### Task A
What does the text on inflammation and AMD say the lab will do in its "First," "Second," "Third," and "Finally" steps? List each step.
### Task B
Reproduce the part of the AMD inflammation text starting with "My lab aims" and going on through "(TLRs) play in the pathogenesis of AMD.".

### Extract
Investigating How Loss of an “Off Switch” for Inflammation Contributes to AMD

The inflammatory response is needed to take care of all the tissues that make up our body to keep us in working order. However, inflammation is a double-edged sword: too much can cause damage to the surrounding tissues, and too little can be ineffective at inducing healing. To overcome this problem, the inflammatory response has evolved so that once a pro-inflammatory response is generated, it promotes the expression of chemicals that provide feedback and switch off inflammation by inhibiting the very pro-inflammatory signals that generated them; in this way, the process of inflammation programs its own end. Age-related macular degeneration (AMD) has elements that indicate that the inflammatory response is uncontrolled and persistent when low-level inflammation is observed. Our research question asks whether this active process of switching off the inflammatory response is lost in people with AMD.

My lab aims to understand the underlying mechanisms that are the driving forces behind age-related macular degeneration (AMD) so that we can prevent macular degeneration in future generations and stop its progression in those currently suffering from this blinding disease. The overarching goal of this proposal is to investigate the contribution that “negative-regulators” of toll-like receptors (TLRs) play in the pathogenesis of AMD.

TLRs are critical sensors of danger used by our immune system. First, we will analyze expression levels of a range of negative regulators of TLRs in our circulating immune cells and the retinas of AMD and healthy donors. Second, we will analyze the impact of a pro-inflammatory or anti-inflammatory state on negative regulators of TLRs. Third, we will investigate the role of negative-regulators of TLRs in the eye’s ability to protect itself from overt inflammation. Finally, we will analyze a role for negative regulators of TLRs in controlling intracellular inflammatory signaling pathways in immune cells in the environment of the eye.

It is clear that inflammatory processes are involved in some capacity in the pathogenesis of AMD. Despite this, there has been scant investigation into the role of TLRs, the primary initiators of inflammation, in AMD, outside of nominal genetic risk factor association studies and expression analysis. To the best of my knowledge, no one has yet tackled the role that TLR-inhibitory proteins may play in the pathogenesis of AMD. Early disease is often asymptomatic, and that by itself represents a significant challenge, making it more difficult to recruit people who are only beginning to develop AMD into studies. Nonetheless, such studies have the potential to offer insight into the mechanisms at play both in initiating the disease and driving it forward.

For this project, we will use peripheral blood mononuclear cells (PBMCs) already banked from a population cohort that investigates the aging process on the island of Ireland. Those diagnosed with AMD are in the early stages of the disease. This is key to the potential success, uniqueness, and feasibility of the proposed research. Using these samples we will be able to determine the mechanisms at play in the earliest stages of disease and to minimize confounding symptomatic factors.

This research will expand our knowledge of the role of inflammation in early-stage AMD and provide insight into possible interventions that may have the potential to be disease-modifying. Ideally, identification at the molecular level of “checkpoints” of the inflammatory response in AMD will yield novel therapeutic approaches, in the form of agents that might either block or induce TLR signaling events.

### Dataset
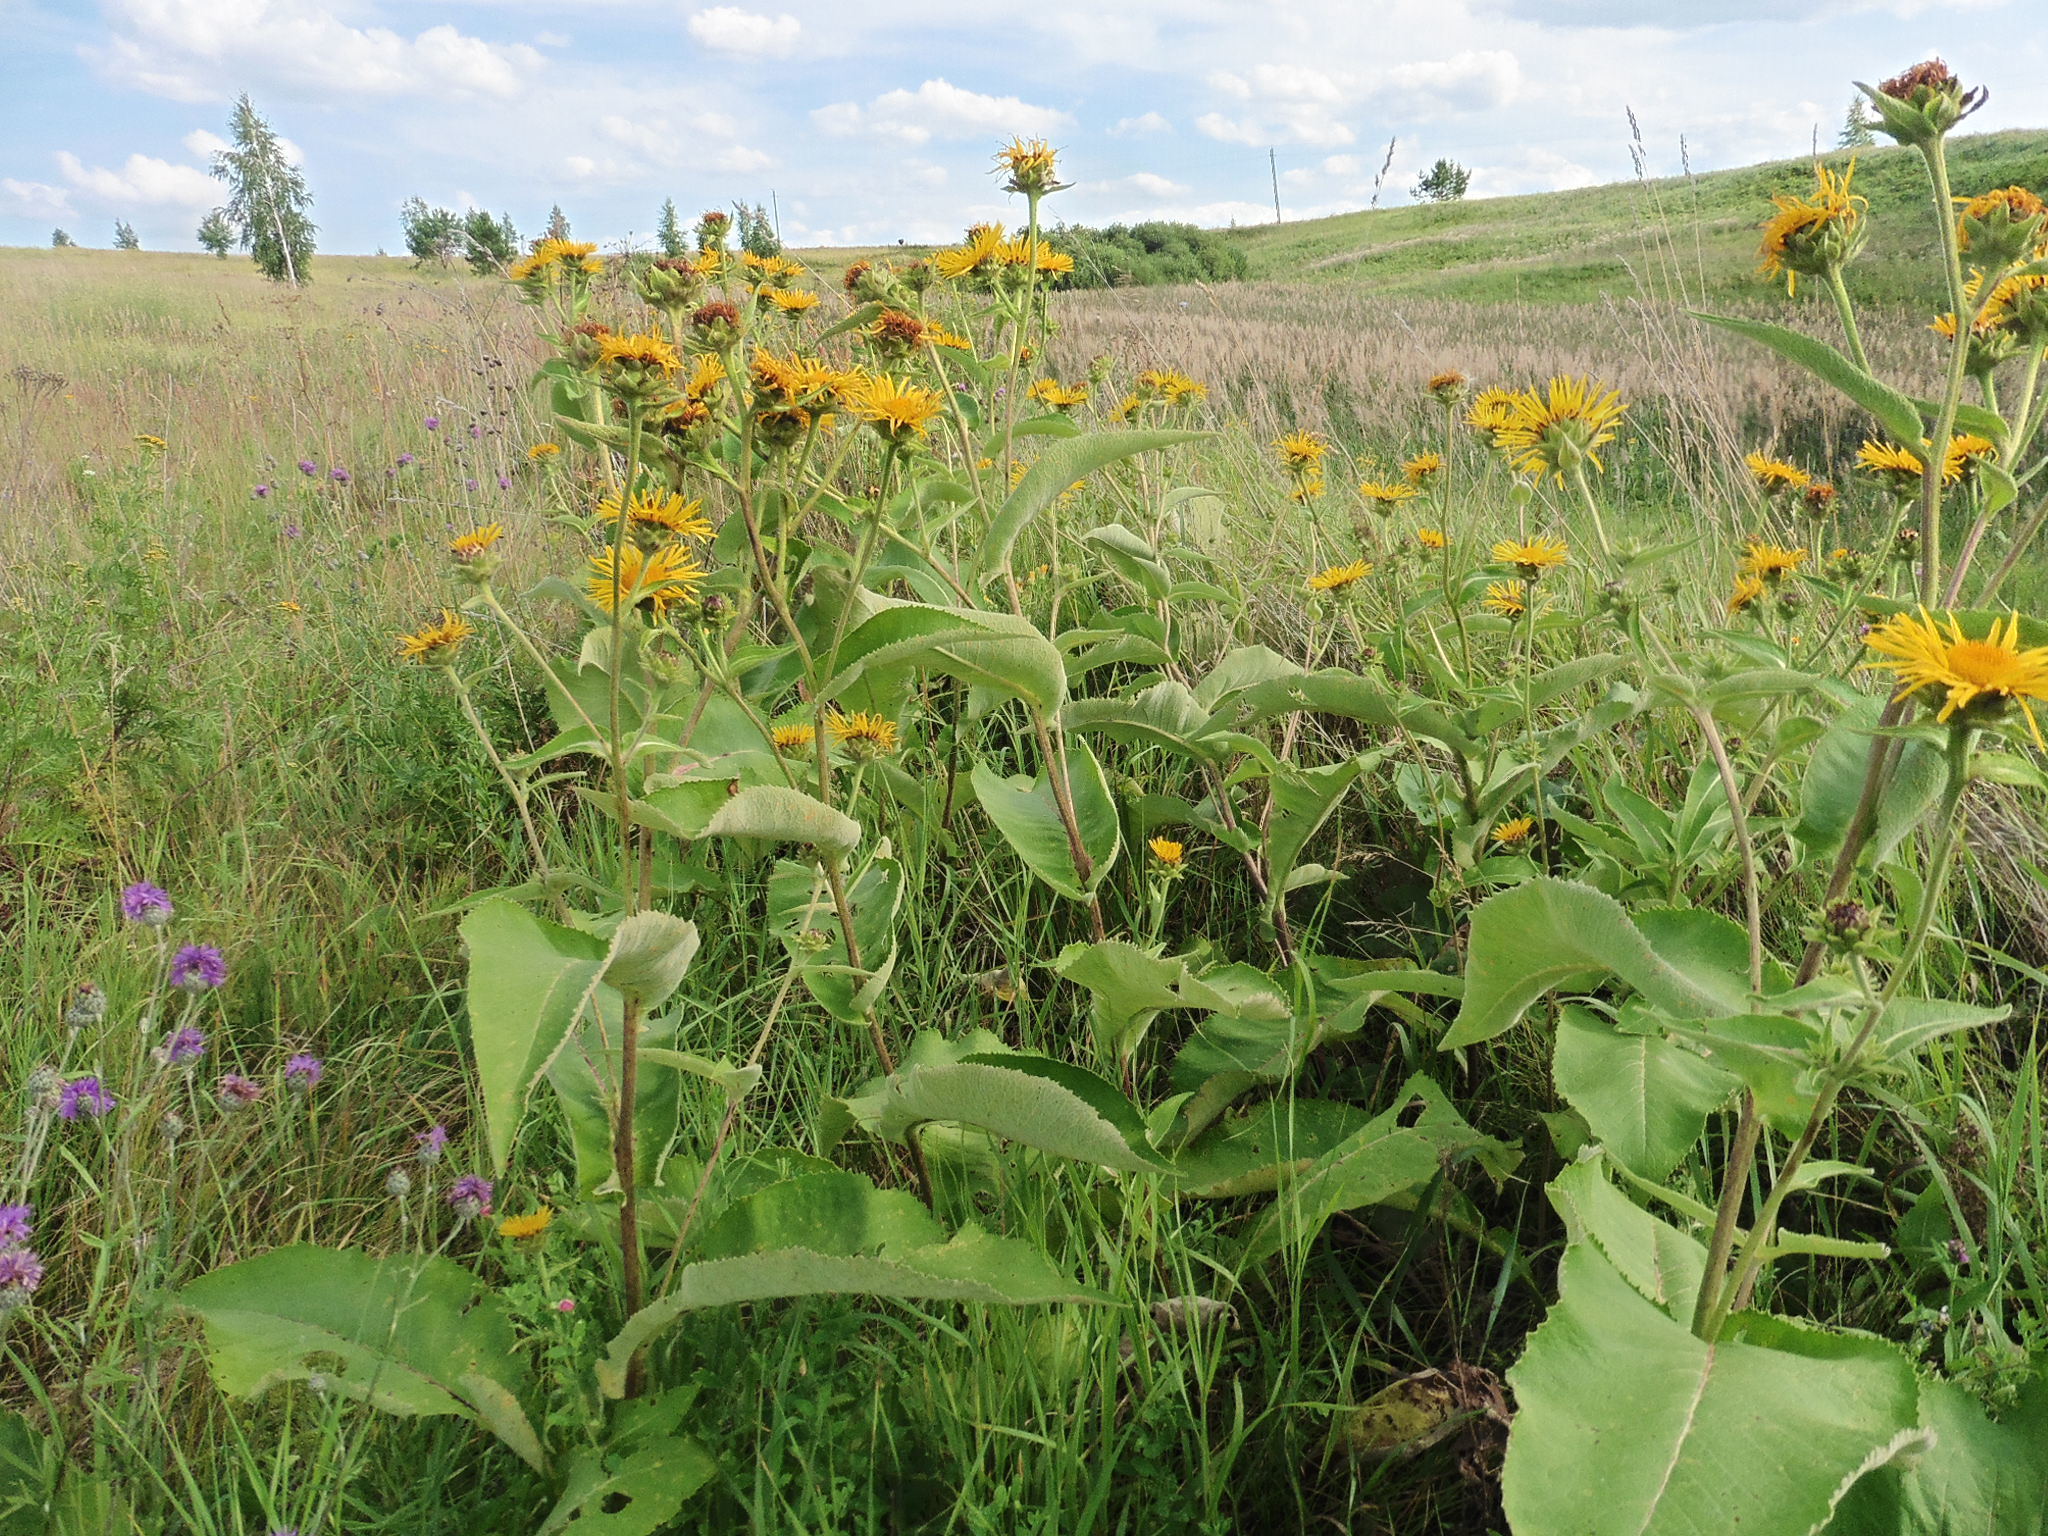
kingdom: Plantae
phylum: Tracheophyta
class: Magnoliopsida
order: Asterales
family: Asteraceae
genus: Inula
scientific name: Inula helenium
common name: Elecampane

...

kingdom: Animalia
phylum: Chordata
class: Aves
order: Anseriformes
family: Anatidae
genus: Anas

### Task output A
- Analyze expression levels of a range of negative regulators of TLRs in circulating immune cells and in the retinas of AMD and healthy donors.
- Analyze the impact of a pro-inflammatory or anti-inflammatory state on negative regulators of TLRs.
- Investigate the role of negative regulators of TLRs in the eye's ability to protect itself from overt inflammation.
- Analyze a role for negative regulators of TLRs in controlling intracellular inflammatory signaling pathways in immune cells in the environment of the eye.

### Task output B
My lab aims to understand the underlying mechanisms that are the driving forces behind age-related macular degeneration (AMD) so that we can prevent macular degeneration in future generations and stop its progression in those currently suffering from this blinding disease. The overarching goal of this proposal is to investigate the contribution that “negative-regulators” of toll-like receptors (TLRs) play in the pathogenesis of AMD.